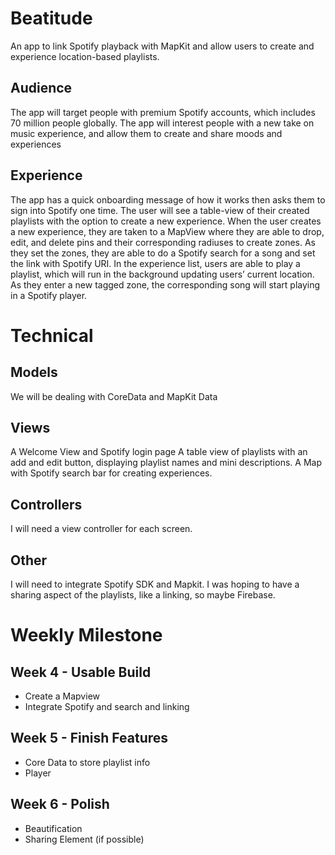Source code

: # Beatitude
An app to link Spotify playback with MapKit and allow users to create and experience location-based playlists.
​
## Audience
The app will target people with premium Spotify accounts, which includes 70 million people globally.  The app will interest people with a new take on music experience, and allow them to create and share moods and experiences 
​
## Experience
The app has a quick onboarding message of how it works then asks them to sign into Spotify one time.  The user will see a table-view of their created playlists with the option to create a new experience.  When the user creates a new experience, they are taken to a MapView where they are able to drop, edit, and delete pins and their corresponding radiuses to create zones.  As they set the zones, they are able to do a Spotify search for a song and set the link with Spotify URI.  In the experience list, users are able to play a playlist, which will run in the background updating users’ current location. As they enter a new tagged zone, the corresponding song will start playing in a Spotify player.
​
# Technical
## Models
We will be dealing with CoreData and MapKit Data
​
## Views
A Welcome View and Spotify login page
A table view of playlists with an add and edit button, displaying playlist names and mini descriptions.
A Map with Spotify search bar for creating experiences.
​
## Controllers
I will need a view controller for each screen.
​
## Other
I will need to integrate Spotify SDK and Mapkit.  I was hoping to have a sharing aspect of the playlists, like a linking, so maybe Firebase.
​
# Weekly Milestone
## Week 4 - Usable Build
- Create a Mapview
- Integrate Spotify and search and linking
​
## Week 5 - Finish Features
- Core Data to store playlist info
- Player
​
## Week 6 - Polish
- Beautification
- Sharing Element (if possible)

========

Leave every picture out, and transcribe the data above exactly as it reads.

Source code

: # Beatitude
An app to link Spotify playback with MapKit and allow users to create and experience location-based playlists.
​
## Audience
The app will target people with premium Spotify accounts, which includes 70 million people globally.  The app will interest people with a new take on music experience, and allow them to create and share moods and experiences 
​
## Experience
The app has a quick onboarding message of how it works then asks them to sign into Spotify one time.  The user will see a table-view of their created playlists with the option to create a new experience.  When the user creates a new experience, they are taken to a MapView where they are able to drop, edit, and delete pins and their corresponding radiuses to create zones.  As they set the zones, they are able to do a Spotify search for a song and set the link with Spotify URI.  In the experience list, users are able to play a playlist, which will run in the background updating users’ current location. As they enter a new tagged zone, the corresponding song will start playing in a Spotify player.
​
# Technical
## Models
We will be dealing with CoreData and MapKit Data
​
## Views
A Welcome View and Spotify login page
A table view of playlists with an add and edit button, displaying playlist names and mini descriptions.
A Map with Spotify search bar for creating experiences.
​
## Controllers
I will need a view controller for each screen.
​
## Other
I will need to integrate Spotify SDK and Mapkit.  I was hoping to have a sharing aspect of the playlists, like a linking, so maybe Firebase.
​
# Weekly Milestone
## Week 4 - Usable Build
- Create a Mapview
- Integrate Spotify and search and linking
​
## Week 5 - Finish Features
- Core Data to store playlist info
- Player
​
## Week 6 - Polish
- Beautification
- Sharing Element (if possible)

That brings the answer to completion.